EXERCISE DIRECTIONS: Exactly the lines from the one containing "right elbow: (326, 875)" through the end of the listing should be written out, both ends included, and nothing more.

SUPPLIED RECORDS:
>>
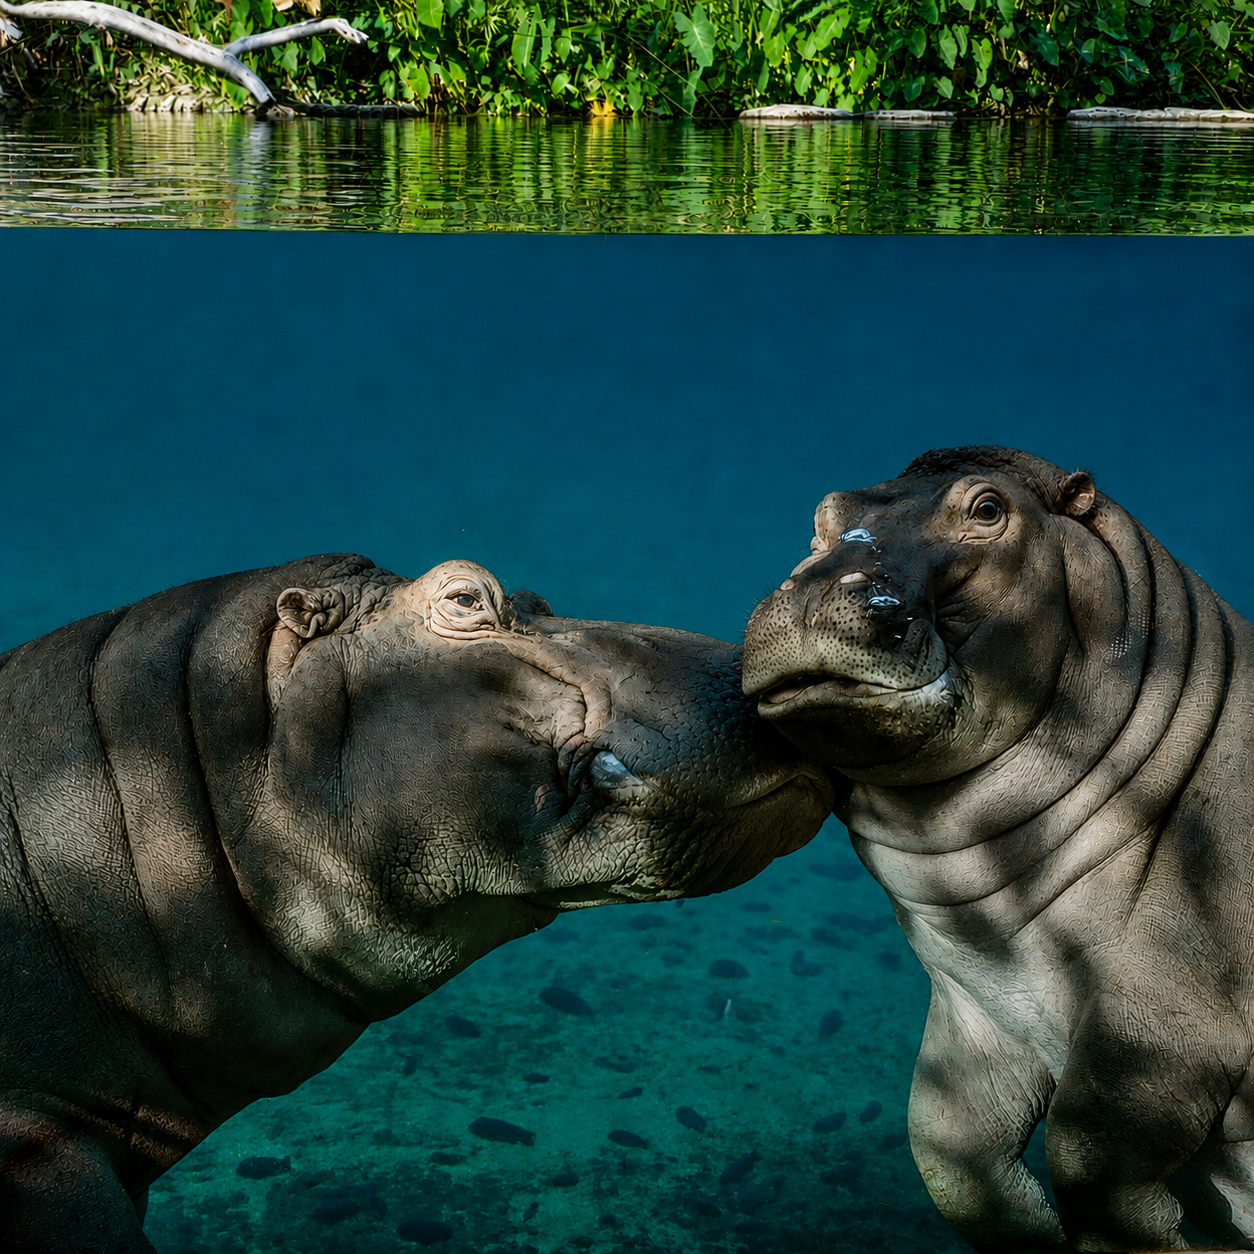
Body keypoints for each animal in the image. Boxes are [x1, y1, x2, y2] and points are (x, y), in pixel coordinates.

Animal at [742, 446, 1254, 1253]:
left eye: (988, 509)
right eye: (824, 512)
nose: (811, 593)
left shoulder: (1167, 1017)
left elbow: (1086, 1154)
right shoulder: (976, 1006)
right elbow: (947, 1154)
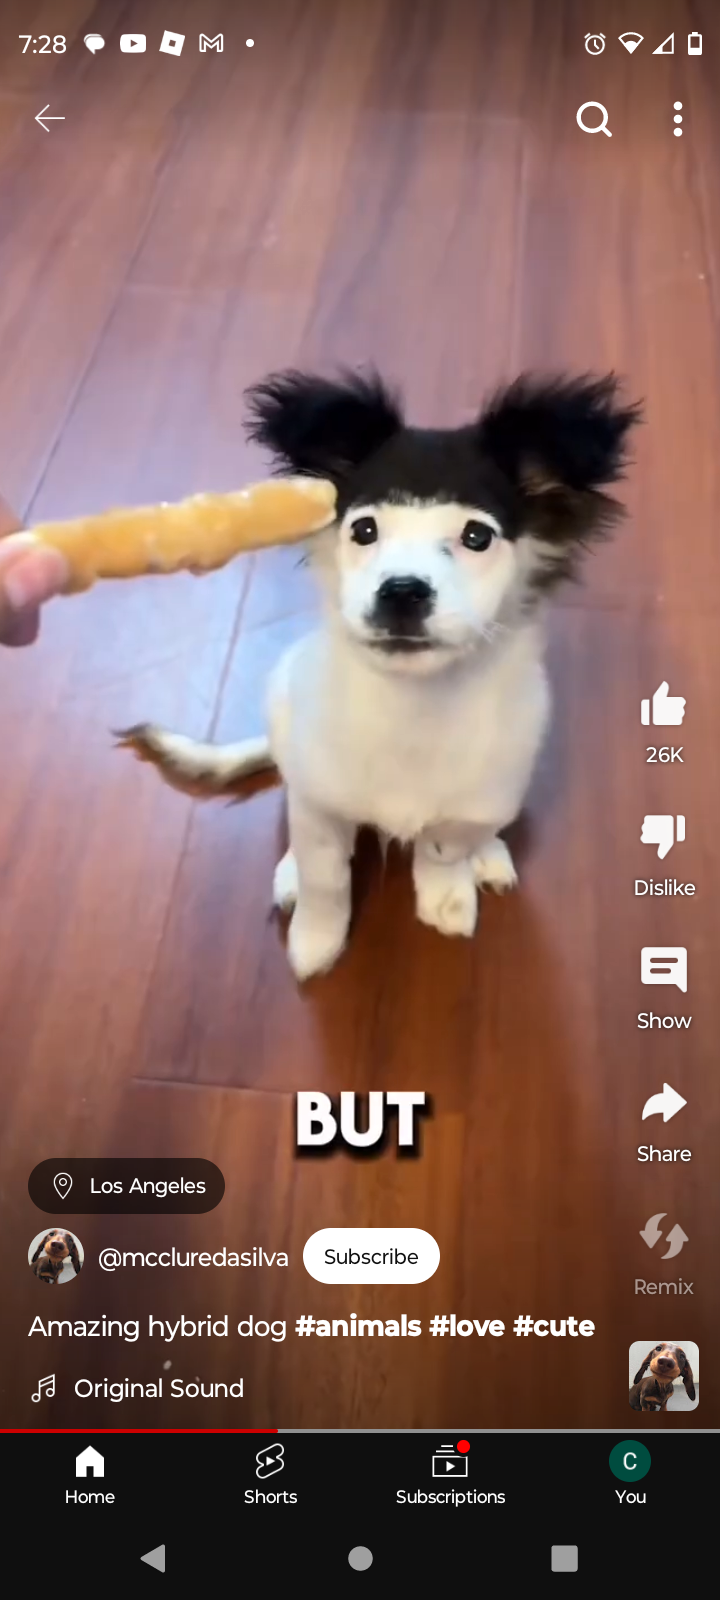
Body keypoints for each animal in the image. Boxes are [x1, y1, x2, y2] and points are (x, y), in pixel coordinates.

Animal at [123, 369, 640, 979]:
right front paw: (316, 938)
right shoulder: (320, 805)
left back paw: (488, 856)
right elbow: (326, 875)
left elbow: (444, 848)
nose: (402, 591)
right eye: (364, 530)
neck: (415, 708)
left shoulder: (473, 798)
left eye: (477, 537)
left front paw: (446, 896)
<<
FINAL ANSWER:
right elbow: (326, 875)
left elbow: (444, 848)
nose: (402, 591)
right eye: (364, 530)
neck: (415, 708)
left shoulder: (473, 798)
left eye: (477, 537)
left front paw: (446, 896)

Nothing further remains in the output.